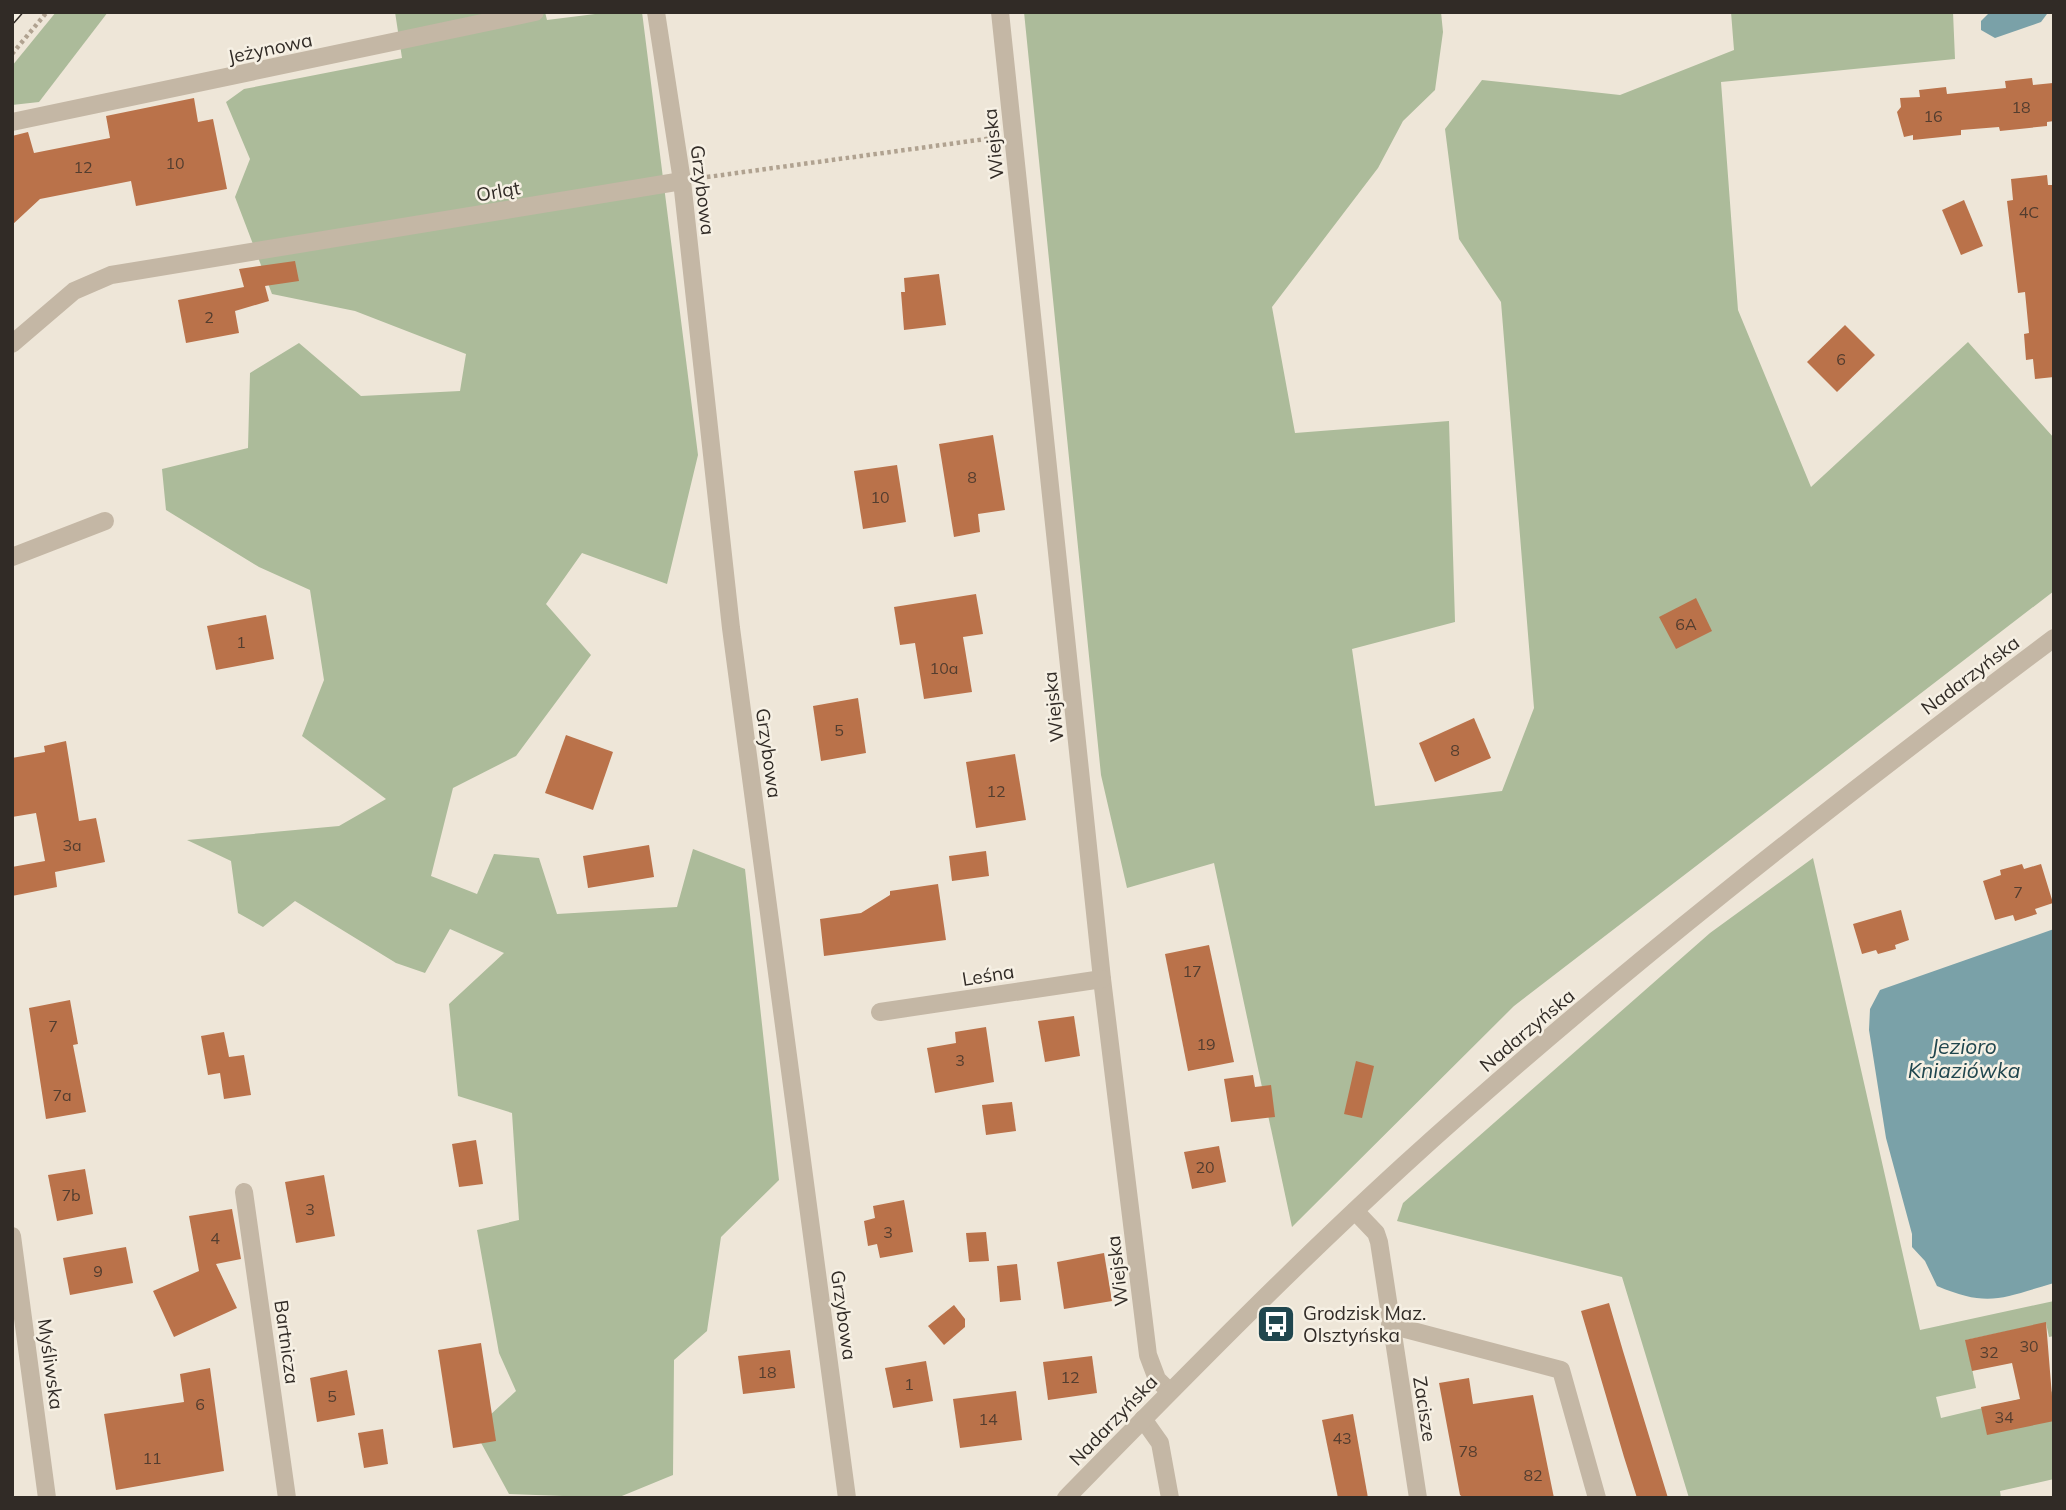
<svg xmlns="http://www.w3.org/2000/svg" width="2066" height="1510" viewBox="0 0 2066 1510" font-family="Mulish,sans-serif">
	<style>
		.green { fill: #acbb9a }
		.water { fill: #7aa1a8 }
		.building { fill: #ba724a }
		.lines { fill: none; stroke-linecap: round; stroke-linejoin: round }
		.path { stroke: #b0a290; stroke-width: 4.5; stroke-dasharray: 3.5 3.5; stroke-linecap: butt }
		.minor { stroke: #c4b7a5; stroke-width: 18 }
		.rail-casing { stroke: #312b26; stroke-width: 8 }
		.rail { stroke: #f6f0e4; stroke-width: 5; stroke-dasharray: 16; stroke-linecap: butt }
		.labels { text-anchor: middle; stroke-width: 5; stroke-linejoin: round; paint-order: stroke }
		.number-label { font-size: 16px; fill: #533d2f }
		.street-label { font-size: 19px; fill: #312b26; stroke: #f6f0e4 }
		.poi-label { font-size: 19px; fill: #312b26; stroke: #f6f0e4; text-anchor: start }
		.water-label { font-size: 21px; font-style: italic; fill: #20464e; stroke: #f6f0e4 }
	</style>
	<rect width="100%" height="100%" fill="#eee6d8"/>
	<!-- green -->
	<g class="green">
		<polygon points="56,12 108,12 39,102 12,105 12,66"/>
		<polygon points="395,12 545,12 547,20 611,12 642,12 698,455 667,584 582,553 546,604 591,655 516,756 453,788 431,876 477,894 494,854 539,858 557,914 677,907 693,849 745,869 779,1180 721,1237 707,1331 674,1360 673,1475 617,1498 509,1494 474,1430 516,1391 499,1353 477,1230 519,1220 512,1113 458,1096 449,1004 504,953 450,929 425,973 396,963 295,901 263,927 238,913 231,861 187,840 339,826 386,799 302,736 324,680 310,590 259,567 166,510 162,469 248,448 250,373 299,343 361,396 460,391 466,354 355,311 272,294 235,197 250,159 226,102 244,89 402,58"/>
		<polygon points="1024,12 1441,12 1443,32 1435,90 1403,121 1378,168 1272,307 1295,433 1449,421 1455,622 1352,649 1375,806 1502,791 1534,708 1501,302 1459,239 1445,129 1482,80 1620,95 1734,50 1731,12 1953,12 1955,59 1721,82 1738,310 1811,487 1968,342 2054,438 2054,591 1514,1006 1292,1227 1214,863 1127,888 1101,775"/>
		<polygon points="1813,858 1920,1330 2054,1301 2054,1336 2049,1337 2046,1323 1966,1340 1976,1388 1936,1397 1941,1418 2054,1391 2054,1479 2000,1491 2001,1498 1689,1498 1622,1277 1397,1221 1403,1203 1710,933"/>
	</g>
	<!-- water -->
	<g class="water">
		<polygon points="1990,12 2047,12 2047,14 2041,22 1995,38 1981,30 1981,21"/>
		<path d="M2054 929V1283C2002 1298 1989 1308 1937 1286L1925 1261 1912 1247V1234L1886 1138 1869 1030 1870 1009 1880 990Z"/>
	</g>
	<!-- building -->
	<g class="building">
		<polygon points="2032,78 2033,85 2053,83 2054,121 2047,122 2047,126 2000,131 1999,127 1961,130 1961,135 1913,140 1913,135 1904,137 1897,112 1901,107 1900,98 1920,97 1919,90 1946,87 1947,94 2006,88 2005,81"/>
		<polygon points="194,98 198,122 213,119 227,189 136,206 131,181 40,199 12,225 12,136 28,132 34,153 110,138 106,116"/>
		<polygon points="2047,175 2048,185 2052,185 2054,202 2054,377 2035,379 2033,359 2026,360 2024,334 2029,333 2025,292 2018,293 2007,201 2013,200 2011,179"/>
		<polygon points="1964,200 1983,246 1961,255 1942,210"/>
		<polygon points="295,261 299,281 265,286 269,301 235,311 239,333 186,343 178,300 244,287 239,269"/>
		<polygon points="939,274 946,325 904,330 901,292 905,292 904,278"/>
		<polygon points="1845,325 1875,355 1837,392 1807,362"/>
		<polygon points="993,435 1005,510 978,514 980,532 954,537 939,444"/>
		<polygon points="897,465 906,522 863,529 854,471"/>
		<polygon points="976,594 983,634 963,637 972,692 924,699 915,643 900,645 894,607"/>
		<polygon points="1696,598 1712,631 1676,649 1659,617"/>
		<polygon points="266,615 274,659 216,670 207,626"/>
		<polygon points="858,698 866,753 821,761 813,706"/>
		<polygon points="1474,718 1491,758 1435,782 1419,743"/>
		<polygon points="566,735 613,752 593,810 545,793"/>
		<polygon points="66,741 79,821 96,818 105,862 55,872 57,887 12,896 12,867 45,861 36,813 12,817 12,758 45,752 44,746"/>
		<polygon points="1015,754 1026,820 976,828 966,762"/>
		<polygon points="649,845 654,877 588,888 583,856"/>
		<polygon points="986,851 989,876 952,881 949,856"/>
		<polygon points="2022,864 2024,869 2041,864 2053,903 2035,909 2037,914 2015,921 2013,915 1995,920 1983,881 2001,875 2000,870"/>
		<polygon points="938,884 946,940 824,956 820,919 861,913 890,895 890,891"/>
		<polygon points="1901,910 1909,940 1895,945 1896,949 1878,954 1876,950 1862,954 1853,924"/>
		<polygon points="1209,945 1234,1062 1188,1071 1165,954"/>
		<polygon points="70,1000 78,1044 73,1045 86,1112 46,1119 29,1008"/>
		<polygon points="1074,1016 1080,1056 1045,1062 1038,1021"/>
		<polygon points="986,1027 994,1082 935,1093 927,1048 956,1043 955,1032"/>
		<polygon points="224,1032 229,1057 244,1055 251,1095 224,1099 220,1073 208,1075 201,1036"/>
		<polygon points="1356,1061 1374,1066 1362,1118 1344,1114"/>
		<polygon points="1253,1075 1255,1087 1271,1085 1275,1117 1231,1122 1224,1079"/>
		<polygon points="1012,1102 1016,1131 986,1135 982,1105"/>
		<polygon points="476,1140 483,1184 459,1187 452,1144"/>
		<polygon points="1219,1146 1226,1182 1192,1189 1184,1152"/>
		<polygon points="85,1169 93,1214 57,1221 48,1175"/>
		<polygon points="324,1175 335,1236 296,1243 285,1182"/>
		<polygon points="904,1200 913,1252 880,1258 877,1244 868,1246 864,1221 875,1218 873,1206"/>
		<polygon points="232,1209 241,1259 216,1264 237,1308 174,1337 153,1291 199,1271 189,1216"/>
		<polygon points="986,1232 989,1261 969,1262 966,1233"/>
		<polygon points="126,1247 133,1283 70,1295 63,1258"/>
		<polygon points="1104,1253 1112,1301 1064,1309 1057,1262"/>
		<polygon points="1017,1264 1021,1300 1000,1302 997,1266"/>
		<polygon points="1609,1303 1623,1351 1668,1498 1637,1498 1624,1457 1581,1311"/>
		<polygon points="954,1305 965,1319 965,1327 944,1345 928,1326"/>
		<polygon points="2046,1322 2054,1421 1987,1435 1981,1407 2020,1399 2012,1363 1972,1371 1965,1340"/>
		<polygon points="481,1343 496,1441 453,1448 438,1350"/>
		<polygon points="790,1350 795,1388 743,1394 738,1356"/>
		<polygon points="1092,1356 1097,1393 1048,1400 1043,1362"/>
		<polygon points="926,1361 933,1401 893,1408 885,1368"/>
		<polygon points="210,1368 224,1471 116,1490 104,1414 184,1402 180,1374"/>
		<polygon points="347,1370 355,1415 317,1422 310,1378"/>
		<polygon points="1469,1378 1473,1404 1533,1395 1554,1498 1464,1498 1460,1495 1439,1383"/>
		<polygon points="1016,1391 1022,1440 960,1448 953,1399"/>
		<polygon points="1353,1414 1368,1498 1338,1498 1322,1420"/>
		<polygon points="383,1429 388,1464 364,1468 358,1433"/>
	</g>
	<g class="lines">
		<!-- path -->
		<g class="path">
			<polyline points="12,54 47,12"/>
			<polyline points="700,178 993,138"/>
		</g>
		<!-- minor -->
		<g class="minor">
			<polyline points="656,12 682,181 731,628 847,1498"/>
			<polyline points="1000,12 1102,979 1148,1355 1157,1379 1169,1391"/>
			<polyline points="12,122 535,12"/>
			<polyline points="12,344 74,291 111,275 682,181"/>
			<polyline points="12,557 105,521"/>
			<polyline points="880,1012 1102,979"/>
			<polyline points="244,1192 287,1498"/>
			<polyline points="1355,1211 1376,1233 1379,1242 1418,1498"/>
			<polyline points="12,1236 47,1498"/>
			<polyline points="1390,1325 1561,1370 1597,1498"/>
			<polyline points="1143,1419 1160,1443 1170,1498"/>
			<path d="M1066 1498C1177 1385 1287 1272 1404 1165 1611 977 1830 806 2054 638"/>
		</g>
		<!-- rail casing -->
		<g class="rail-casing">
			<polyline id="rail" points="12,20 19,12"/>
		</g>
		<!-- rail -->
		<use href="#rail" class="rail"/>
	</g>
	<!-- icons -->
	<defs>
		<g id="bus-square" transform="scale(2.0125)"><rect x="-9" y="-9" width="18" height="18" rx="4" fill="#20464e" stroke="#f6f0e4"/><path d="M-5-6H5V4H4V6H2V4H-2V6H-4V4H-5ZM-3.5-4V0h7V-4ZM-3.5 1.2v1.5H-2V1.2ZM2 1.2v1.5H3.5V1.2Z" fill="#fff"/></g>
	</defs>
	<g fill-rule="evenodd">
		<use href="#bus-square" x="1276" y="1324"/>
	</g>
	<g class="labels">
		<!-- number labels -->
		<g class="number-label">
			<text x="2021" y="113">18</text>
			<text x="1933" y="122">16</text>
			<text x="175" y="169">10</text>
			<text x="83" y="173">12</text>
			<text x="2029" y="218">4C</text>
			<text x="209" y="323">2</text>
			<text x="1841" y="365">6</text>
			<text x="972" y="483">8</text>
			<text x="880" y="503">10</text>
			<text x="1686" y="630">6A</text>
			<text x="241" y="648">1</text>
			<text x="944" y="674">10a</text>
			<text x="839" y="736">5</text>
			<text x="1455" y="756">8</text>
			<text x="996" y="797">12</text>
			<text x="72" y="851">3a</text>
			<text x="2018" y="898">7</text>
			<text x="1192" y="977">17</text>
			<text x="53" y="1032">7</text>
			<text x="1206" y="1050">19</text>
			<text x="960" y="1066">3</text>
			<text x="62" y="1101">7a</text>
			<text x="1205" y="1173">20</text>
			<text x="71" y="1201">7b</text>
			<text x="310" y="1215">3</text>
			<text x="888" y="1238">3</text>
			<text x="215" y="1244">4</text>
			<text x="98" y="1277">9</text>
			<text x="2029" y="1352">30</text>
			<text x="1989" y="1358">32</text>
			<text x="767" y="1378">18</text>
			<text x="1070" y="1383">12</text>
			<text x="909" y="1390">1</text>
			<text x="332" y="1402">5</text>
			<text x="200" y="1410">6</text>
			<text x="2004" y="1423">34</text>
			<text x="988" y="1425">14</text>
			<text x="1342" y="1444">43</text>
			<text x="1468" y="1457">78</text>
			<text x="152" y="1464">11</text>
			<text x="1533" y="1481">82</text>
		</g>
		<!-- street labels -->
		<g class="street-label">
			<text transform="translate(270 48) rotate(-12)" y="7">Jeżynowa</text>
			<text transform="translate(993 144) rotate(-96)" y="7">Wiejska</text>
			<text transform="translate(703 190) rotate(83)" y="7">Grzybowa</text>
			<text transform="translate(498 191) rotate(-10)" y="7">Orląt</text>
			<text transform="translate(1970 675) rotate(-37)" y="7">Nadarzyńska</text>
			<text transform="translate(1053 707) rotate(-96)" y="7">Wiejska</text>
			<text transform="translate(769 753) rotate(82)" y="7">Grzybowa</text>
			<text transform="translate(988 975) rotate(-9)" y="7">Leśna</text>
			<text transform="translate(1527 1030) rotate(-40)" y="7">Nadarzyńska</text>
			<text transform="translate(1117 1271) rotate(-97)" y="7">Wiejska</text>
			<text transform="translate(844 1315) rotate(82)" y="7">Grzybowa</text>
			<text transform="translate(287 1342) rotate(82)" y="7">Bartnicza</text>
			<text transform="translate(51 1364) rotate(82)" y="7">Myśliwska</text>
			<text transform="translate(1425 1409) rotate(81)" y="7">Zacisze</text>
			<text transform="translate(1113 1420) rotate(-46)" y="7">Nadarzyńska</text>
		</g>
		<!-- poi labels -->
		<g class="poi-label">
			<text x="1303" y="1320">Grodzisk Maz.<tspan x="1303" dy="22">Olsztyńska</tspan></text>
		</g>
		<!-- water labels -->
		<g class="water-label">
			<text x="1964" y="1054">Jezioro<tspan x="1964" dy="24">Kniaziówka</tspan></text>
		</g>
	</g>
	<!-- border -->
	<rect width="2066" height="1510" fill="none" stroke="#312b26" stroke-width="28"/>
</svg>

THE PROBLEM: Wherever a line in the entries holds "lines", copy that line.

ANSWER FOR THE TASK:
		.lines { fill: none; stroke-linecap: round; stroke-linejoin: round }
	<g class="lines">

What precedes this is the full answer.